Ingénierie enzymatique
Libre accès
ISSN: 2329-6674
ISSN: 2329-6674
Sandra E Gomez-Mejiba, Zili Zhai, Marcos D Muñoz, Cecilia Della Vedova, Kalina Ranguelova, Michael T Ashby et Dario C Ramirez
Plusieurs modifications oxydatives post-traductionnelles de l'enzyme « capteur redox cellulaire », la glycéraldéhyde-3-phosphate déshydrogénase (GAPDH), ont été rapportées. Ces modifications affectent la structure, la fonction et le destin cellulaire de la GAPDH ; cependant, aucun mécanisme radicalaire n'a été rapporté dans ces processus. Nous avons utilisé ici les techniques de piégeage de spin basées sur la nitrone 5,5-diméthyl-1-pyrroline N-oxyde (DMPO) pour examiner un nouveau mécanisme radicalaire qui provoque l'inactivation et l'agrégation de la GAPDH dans les cellules RAW264.7 préparées avec du lipopolysaccharide (LPS). Dans ces cellules préparées, la GAPDH est oxydée par l'acide hypochloreux (HOCl) dérivé de la myéloperoxydase (MPO), ce qui entraîne une perte d'activité enzymatique et une agrégation, une accumulation de lactate et la mort cellulaire.
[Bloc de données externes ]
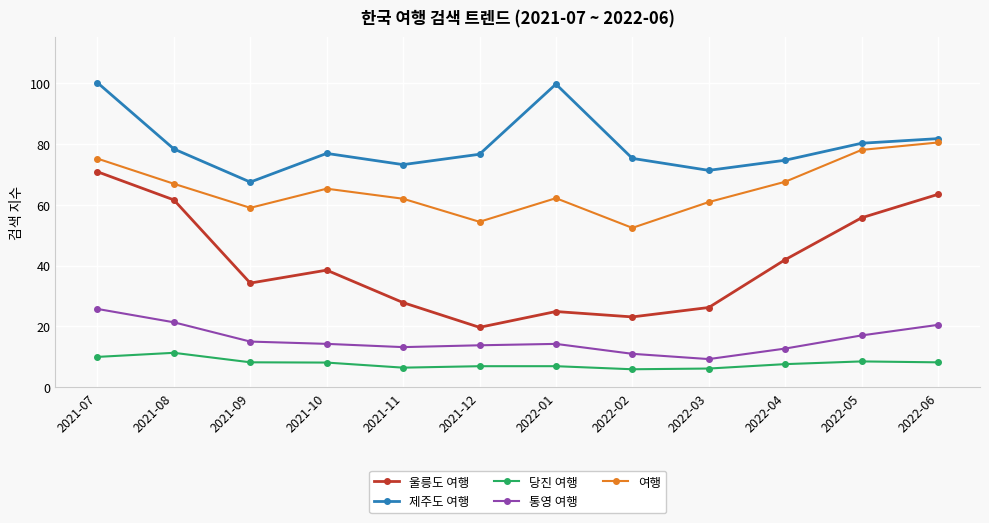

Is it true that 울릉도 여행 equals 84.7 at 2021-08?

False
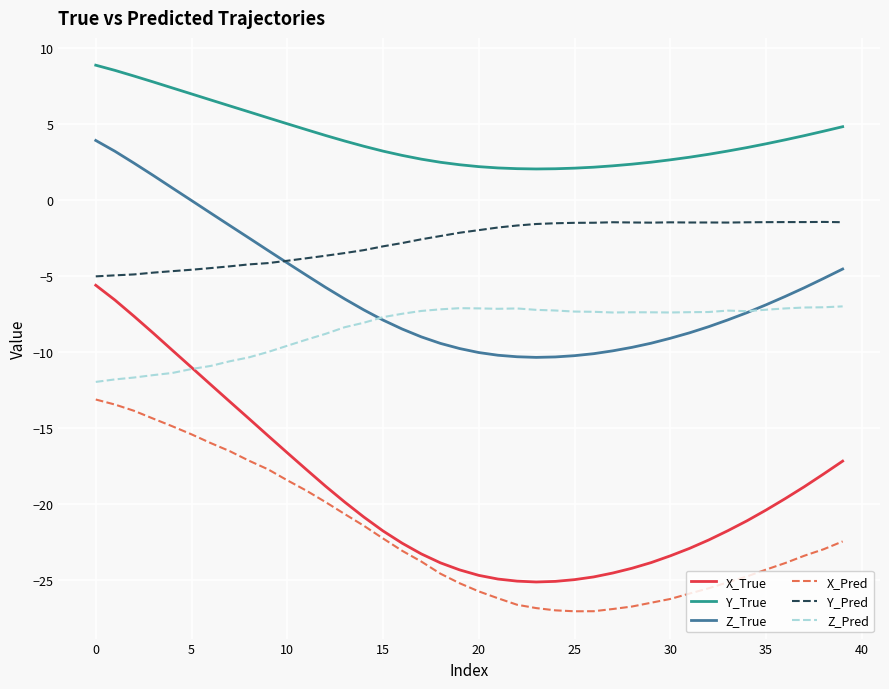

True or false: Y_Pred and Y_True intersect in this chart.

False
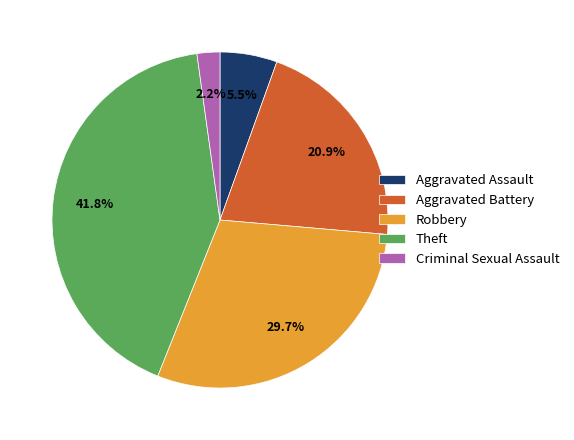

Is there any slice that represents more than half of the pie?

No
En raison de la proximité spatiale et physique étroite entre MPO et GAPDH, et du potentiel oxydant de HOCl, il se peut que ce soit l'espèce principale qui déclenche la radicalisation de GAPDH, qui aboutit finalement à l'agrégation et à l'inactivation de l'enzyme dans les macrophages amorcés par LPS. Les résidus de lysine sont les principaux sites de radicalisation formés lors de la réaction de HOCl avec l'enzyme. Nos données mettent en évidence la relation importante entre la radicalisation de GAPDH et le sort des cellules stressées, ce qui pourrait aider à démêler la réponse cellulaire au stress sur les sites d'inflammation.